• [WORK INSTRUCTION] Copy each line below as it stands, but skip any picture it contains.

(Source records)
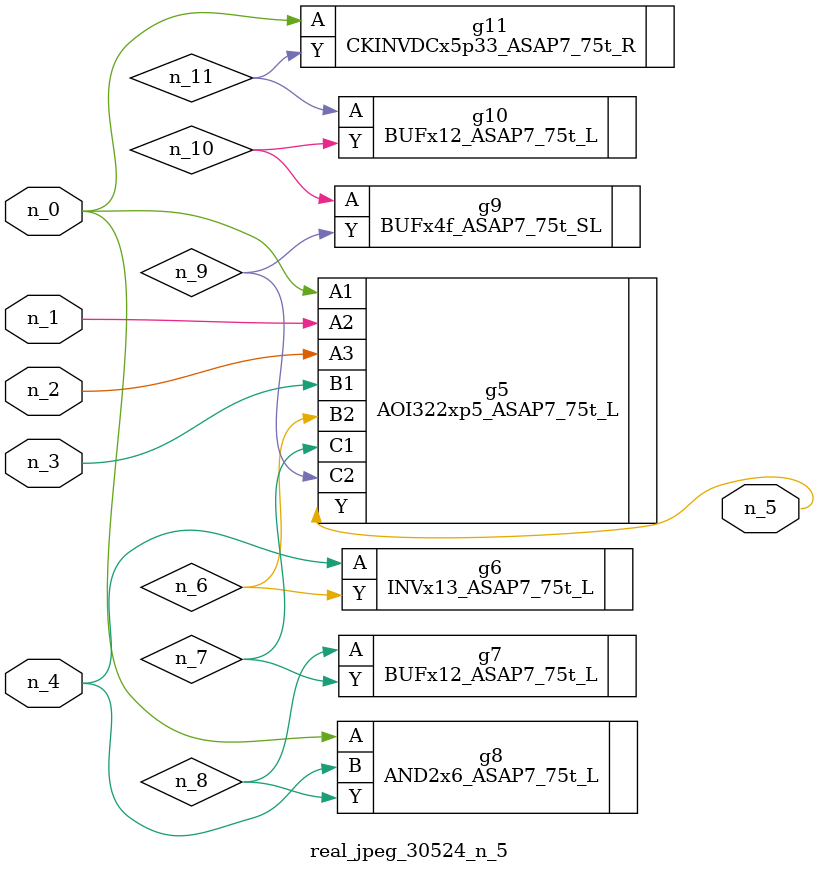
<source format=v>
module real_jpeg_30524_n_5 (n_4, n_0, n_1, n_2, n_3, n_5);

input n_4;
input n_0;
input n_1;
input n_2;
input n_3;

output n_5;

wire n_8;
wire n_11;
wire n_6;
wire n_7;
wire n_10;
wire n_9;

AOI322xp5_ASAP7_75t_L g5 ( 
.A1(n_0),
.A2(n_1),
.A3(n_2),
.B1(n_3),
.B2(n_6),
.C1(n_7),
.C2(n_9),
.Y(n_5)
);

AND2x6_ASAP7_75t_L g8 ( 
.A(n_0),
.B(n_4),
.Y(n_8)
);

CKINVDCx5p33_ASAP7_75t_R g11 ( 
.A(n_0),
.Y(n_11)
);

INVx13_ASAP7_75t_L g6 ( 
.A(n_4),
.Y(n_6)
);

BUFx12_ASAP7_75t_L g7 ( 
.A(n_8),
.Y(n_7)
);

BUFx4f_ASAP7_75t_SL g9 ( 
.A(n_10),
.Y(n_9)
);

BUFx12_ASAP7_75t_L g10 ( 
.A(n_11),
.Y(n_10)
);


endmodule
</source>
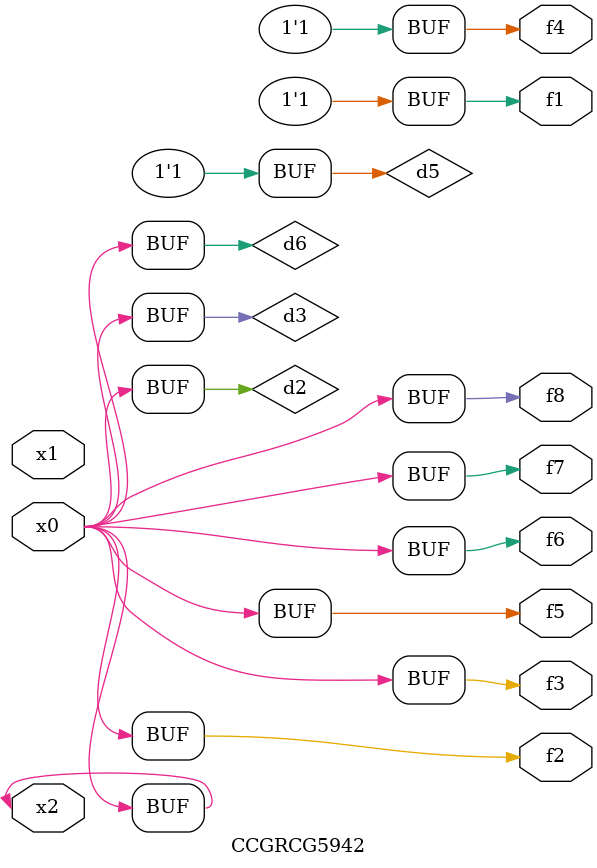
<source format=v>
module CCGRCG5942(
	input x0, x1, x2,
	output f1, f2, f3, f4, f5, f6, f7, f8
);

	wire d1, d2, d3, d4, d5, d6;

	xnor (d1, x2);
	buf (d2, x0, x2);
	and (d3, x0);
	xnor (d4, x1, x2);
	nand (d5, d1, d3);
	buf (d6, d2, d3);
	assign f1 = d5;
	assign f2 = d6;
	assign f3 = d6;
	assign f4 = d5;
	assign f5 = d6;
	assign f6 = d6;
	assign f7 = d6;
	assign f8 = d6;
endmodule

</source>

• [SOLUTION]
<source format=v>
module real_jpeg_30524_n_5 (n_4, n_0, n_1, n_2, n_3, n_5);

input n_4;
input n_0;
input n_1;
input n_2;
input n_3;

output n_5;

wire n_8;
wire n_11;
wire n_6;
wire n_7;
wire n_10;
wire n_9;

AOI322xp5_ASAP7_75t_L g5 ( 
.A1(n_0),
.A2(n_1),
.A3(n_2),
.B1(n_3),
.B2(n_6),
.C1(n_7),
.C2(n_9),
.Y(n_5)
);

AND2x6_ASAP7_75t_L g8 ( 
.A(n_0),
.B(n_4),
.Y(n_8)
);

CKINVDCx5p33_ASAP7_75t_R g11 ( 
.A(n_0),
.Y(n_11)
);

INVx13_ASAP7_75t_L g6 ( 
.A(n_4),
.Y(n_6)
);

BUFx12_ASAP7_75t_L g7 ( 
.A(n_8),
.Y(n_7)
);

BUFx4f_ASAP7_75t_SL g9 ( 
.A(n_10),
.Y(n_9)
);

BUFx12_ASAP7_75t_L g10 ( 
.A(n_11),
.Y(n_10)
);


endmodule
</source>
<source format=v>
module CCGRCG5942(
	input x0, x1, x2,
	output f1, f2, f3, f4, f5, f6, f7, f8
);

	wire d1, d2, d3, d4, d5, d6;

	xnor (d1, x2);
	buf (d2, x0, x2);
	and (d3, x0);
	xnor (d4, x1, x2);
	nand (d5, d1, d3);
	buf (d6, d2, d3);
	assign f1 = d5;
	assign f2 = d6;
	assign f3 = d6;
	assign f4 = d5;
	assign f5 = d6;
	assign f6 = d6;
	assign f7 = d6;
	assign f8 = d6;
endmodule

</source>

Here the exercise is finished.